__Job__
Put the lines in the entries below into a numbered list, beginning at the line that contains "collectors: E. J. Palmer" and stopping after the line that contains "island: Maui". Leave out any blank lines.

__Supplied data__
+--
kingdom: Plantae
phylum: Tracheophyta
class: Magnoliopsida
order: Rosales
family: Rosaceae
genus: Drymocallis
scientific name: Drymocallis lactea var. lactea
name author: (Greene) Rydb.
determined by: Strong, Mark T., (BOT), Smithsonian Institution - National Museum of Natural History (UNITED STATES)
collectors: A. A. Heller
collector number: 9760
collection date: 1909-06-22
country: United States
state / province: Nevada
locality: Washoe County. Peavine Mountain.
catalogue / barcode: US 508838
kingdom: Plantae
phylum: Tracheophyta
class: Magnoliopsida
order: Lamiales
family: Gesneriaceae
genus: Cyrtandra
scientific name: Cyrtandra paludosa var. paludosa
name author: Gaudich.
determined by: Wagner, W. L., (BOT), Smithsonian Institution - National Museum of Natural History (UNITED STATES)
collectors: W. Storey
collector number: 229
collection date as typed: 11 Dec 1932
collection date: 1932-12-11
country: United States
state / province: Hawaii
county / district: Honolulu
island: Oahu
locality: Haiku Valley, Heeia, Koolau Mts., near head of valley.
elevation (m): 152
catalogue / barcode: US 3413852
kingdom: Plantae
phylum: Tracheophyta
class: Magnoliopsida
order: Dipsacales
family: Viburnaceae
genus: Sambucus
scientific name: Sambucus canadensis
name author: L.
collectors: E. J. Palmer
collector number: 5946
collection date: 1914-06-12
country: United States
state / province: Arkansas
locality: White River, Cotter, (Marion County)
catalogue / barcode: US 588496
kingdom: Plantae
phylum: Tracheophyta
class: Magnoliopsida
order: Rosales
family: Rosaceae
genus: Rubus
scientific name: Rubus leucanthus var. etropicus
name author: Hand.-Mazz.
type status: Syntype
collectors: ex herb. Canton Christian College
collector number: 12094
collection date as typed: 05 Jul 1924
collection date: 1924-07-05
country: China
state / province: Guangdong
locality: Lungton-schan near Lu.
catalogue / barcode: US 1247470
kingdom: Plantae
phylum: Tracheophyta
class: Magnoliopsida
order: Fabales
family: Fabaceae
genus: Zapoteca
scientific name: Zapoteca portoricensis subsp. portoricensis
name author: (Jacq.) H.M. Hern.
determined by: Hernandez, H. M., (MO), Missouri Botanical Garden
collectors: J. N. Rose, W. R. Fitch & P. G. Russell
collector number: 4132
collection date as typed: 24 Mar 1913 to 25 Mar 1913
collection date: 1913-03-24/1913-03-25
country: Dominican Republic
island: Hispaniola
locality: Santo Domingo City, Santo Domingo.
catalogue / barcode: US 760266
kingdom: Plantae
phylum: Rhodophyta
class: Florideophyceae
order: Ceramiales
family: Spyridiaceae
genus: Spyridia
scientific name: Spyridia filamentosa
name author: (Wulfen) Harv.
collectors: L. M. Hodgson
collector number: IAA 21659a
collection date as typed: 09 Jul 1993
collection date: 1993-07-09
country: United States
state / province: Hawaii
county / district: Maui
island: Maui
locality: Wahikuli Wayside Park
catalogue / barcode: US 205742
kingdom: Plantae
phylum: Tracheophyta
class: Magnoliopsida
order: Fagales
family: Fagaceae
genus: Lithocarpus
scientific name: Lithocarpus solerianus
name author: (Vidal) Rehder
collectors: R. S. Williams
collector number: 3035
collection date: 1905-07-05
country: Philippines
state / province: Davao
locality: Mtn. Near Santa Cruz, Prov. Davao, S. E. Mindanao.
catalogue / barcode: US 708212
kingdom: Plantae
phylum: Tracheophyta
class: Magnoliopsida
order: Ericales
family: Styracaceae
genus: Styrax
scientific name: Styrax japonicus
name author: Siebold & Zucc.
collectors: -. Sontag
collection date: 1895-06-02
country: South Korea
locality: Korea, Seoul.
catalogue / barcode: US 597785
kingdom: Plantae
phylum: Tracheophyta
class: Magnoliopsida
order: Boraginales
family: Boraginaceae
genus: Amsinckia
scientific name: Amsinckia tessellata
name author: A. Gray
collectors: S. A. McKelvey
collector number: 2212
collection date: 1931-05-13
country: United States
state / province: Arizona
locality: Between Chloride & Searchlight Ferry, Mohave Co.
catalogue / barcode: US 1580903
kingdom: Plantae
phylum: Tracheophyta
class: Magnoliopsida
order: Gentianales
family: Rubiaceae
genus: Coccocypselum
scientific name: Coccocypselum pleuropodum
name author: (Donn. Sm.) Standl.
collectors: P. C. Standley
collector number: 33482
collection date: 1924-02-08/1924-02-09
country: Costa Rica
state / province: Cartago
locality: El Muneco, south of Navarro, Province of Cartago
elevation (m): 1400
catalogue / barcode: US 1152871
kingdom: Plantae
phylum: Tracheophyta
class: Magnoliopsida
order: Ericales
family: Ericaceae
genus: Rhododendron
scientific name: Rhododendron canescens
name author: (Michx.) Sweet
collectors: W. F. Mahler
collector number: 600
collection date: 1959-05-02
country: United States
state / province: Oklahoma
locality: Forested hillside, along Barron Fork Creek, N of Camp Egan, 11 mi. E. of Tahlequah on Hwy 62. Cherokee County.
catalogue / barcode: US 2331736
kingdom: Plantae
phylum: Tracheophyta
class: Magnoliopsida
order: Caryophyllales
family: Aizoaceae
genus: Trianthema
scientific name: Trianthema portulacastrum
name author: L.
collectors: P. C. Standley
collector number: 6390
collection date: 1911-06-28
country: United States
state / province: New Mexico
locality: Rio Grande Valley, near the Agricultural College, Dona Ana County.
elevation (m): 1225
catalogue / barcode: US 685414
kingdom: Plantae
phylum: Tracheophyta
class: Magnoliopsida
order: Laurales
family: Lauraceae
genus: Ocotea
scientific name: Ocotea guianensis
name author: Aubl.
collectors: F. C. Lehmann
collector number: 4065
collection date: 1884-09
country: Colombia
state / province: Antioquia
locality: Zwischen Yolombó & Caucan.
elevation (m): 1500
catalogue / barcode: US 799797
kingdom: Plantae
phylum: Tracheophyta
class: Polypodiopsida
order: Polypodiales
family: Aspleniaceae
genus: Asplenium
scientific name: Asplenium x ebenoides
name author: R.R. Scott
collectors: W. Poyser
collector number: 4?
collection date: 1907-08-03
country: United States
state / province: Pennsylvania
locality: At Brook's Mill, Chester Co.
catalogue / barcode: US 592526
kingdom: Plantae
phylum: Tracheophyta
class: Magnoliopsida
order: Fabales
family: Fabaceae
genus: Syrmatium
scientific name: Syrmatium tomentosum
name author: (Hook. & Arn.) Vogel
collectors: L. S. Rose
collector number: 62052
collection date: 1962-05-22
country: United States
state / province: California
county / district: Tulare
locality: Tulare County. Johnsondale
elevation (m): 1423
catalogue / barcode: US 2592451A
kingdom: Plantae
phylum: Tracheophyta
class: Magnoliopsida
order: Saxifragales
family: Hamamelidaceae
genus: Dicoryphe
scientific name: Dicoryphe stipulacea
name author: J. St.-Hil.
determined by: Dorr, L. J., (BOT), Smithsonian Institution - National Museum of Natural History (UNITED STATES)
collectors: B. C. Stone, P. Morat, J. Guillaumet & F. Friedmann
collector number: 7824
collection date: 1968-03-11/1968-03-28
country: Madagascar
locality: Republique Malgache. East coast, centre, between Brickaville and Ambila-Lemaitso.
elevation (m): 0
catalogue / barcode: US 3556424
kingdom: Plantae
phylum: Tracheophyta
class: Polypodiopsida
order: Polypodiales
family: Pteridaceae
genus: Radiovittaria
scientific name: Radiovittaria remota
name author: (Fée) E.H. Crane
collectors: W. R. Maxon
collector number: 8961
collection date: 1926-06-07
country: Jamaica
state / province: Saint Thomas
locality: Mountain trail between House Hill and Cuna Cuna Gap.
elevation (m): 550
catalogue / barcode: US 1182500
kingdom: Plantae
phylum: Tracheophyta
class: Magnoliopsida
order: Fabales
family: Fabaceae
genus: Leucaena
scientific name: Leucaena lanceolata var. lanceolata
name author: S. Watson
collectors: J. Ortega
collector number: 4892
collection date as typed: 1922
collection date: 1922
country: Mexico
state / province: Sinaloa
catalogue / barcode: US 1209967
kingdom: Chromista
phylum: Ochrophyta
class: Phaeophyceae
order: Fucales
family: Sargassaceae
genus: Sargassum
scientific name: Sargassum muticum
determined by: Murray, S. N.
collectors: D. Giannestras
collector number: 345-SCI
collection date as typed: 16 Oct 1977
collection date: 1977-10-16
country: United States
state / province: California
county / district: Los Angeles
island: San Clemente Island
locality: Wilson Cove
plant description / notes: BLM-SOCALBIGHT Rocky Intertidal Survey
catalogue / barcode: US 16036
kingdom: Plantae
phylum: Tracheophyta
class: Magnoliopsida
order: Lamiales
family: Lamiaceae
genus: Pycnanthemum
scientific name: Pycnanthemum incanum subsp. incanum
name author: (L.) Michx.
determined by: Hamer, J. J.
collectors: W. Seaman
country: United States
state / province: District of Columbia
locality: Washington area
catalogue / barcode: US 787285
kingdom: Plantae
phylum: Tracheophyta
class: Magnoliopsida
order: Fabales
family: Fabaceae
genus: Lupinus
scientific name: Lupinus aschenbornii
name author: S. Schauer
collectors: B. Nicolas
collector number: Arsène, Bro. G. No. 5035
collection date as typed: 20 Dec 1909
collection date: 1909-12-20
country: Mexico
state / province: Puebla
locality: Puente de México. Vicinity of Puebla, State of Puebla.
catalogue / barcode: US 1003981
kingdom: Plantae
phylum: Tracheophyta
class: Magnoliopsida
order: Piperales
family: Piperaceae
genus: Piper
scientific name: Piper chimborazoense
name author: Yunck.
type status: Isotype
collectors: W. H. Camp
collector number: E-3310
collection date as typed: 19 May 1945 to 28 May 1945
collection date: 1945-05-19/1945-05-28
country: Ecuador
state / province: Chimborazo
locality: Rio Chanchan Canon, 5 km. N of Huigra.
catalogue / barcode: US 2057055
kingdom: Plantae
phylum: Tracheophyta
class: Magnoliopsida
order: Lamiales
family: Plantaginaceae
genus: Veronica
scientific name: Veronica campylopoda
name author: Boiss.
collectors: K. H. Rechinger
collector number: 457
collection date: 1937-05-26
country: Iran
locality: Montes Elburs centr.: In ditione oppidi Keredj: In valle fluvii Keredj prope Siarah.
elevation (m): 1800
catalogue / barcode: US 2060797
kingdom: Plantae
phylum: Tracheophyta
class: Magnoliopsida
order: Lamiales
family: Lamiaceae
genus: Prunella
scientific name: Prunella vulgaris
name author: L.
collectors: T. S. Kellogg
+--
__Output below__
1. collectors: E. J. Palmer
2. collector number: 5946
3. collection date: 1914-06-12
4. country: United States
5. state / province: Arkansas
6. locality: White River, Cotter, (Marion County)
7. catalogue / barcode: US 588496
8. kingdom: Plantae
9. phylum: Tracheophyta
10. class: Magnoliopsida
11. order: Rosales
12. family: Rosaceae
13. genus: Rubus
14. scientific name: Rubus leucanthus var. etropicus
15. name author: Hand.-Mazz.
16. type status: Syntype
17. collectors: ex herb. Canton Christian College
18. collector number: 12094
19. collection date as typed: 05 Jul 1924
20. collection date: 1924-07-05
21. country: China
22. state / province: Guangdong
23. locality: Lungton-schan near Lu.
24. catalogue / barcode: US 1247470
25. kingdom: Plantae
26. phylum: Tracheophyta
27. class: Magnoliopsida
28. order: Fabales
29. family: Fabaceae
30. genus: Zapoteca
31. scientific name: Zapoteca portoricensis subsp. portoricensis
32. name author: (Jacq.) H.M. Hern.
33. determined by: Hernandez, H. M., (MO), Missouri Botanical Garden
34. collectors: J. N. Rose, W. R. Fitch & P. G. Russell
35. collector number: 4132
36. collection date as typed: 24 Mar 1913 to 25 Mar 1913
37. collection date: 1913-03-24/1913-03-25
38. country: Dominican Republic
39. island: Hispaniola
40. locality: Santo Domingo City, Santo Domingo.
41. catalogue / barcode: US 760266
42. kingdom: Plantae
43. phylum: Rhodophyta
44. class: Florideophyceae
45. order: Ceramiales
46. family: Spyridiaceae
47. genus: Spyridia
48. scientific name: Spyridia filamentosa
49. name author: (Wulfen) Harv.
50. collectors: L. M. Hodgson
51. collector number: IAA 21659a
52. collection date as typed: 09 Jul 1993
53. collection date: 1993-07-09
54. country: United States
55. state / province: Hawaii
56. county / district: Maui
57. island: Maui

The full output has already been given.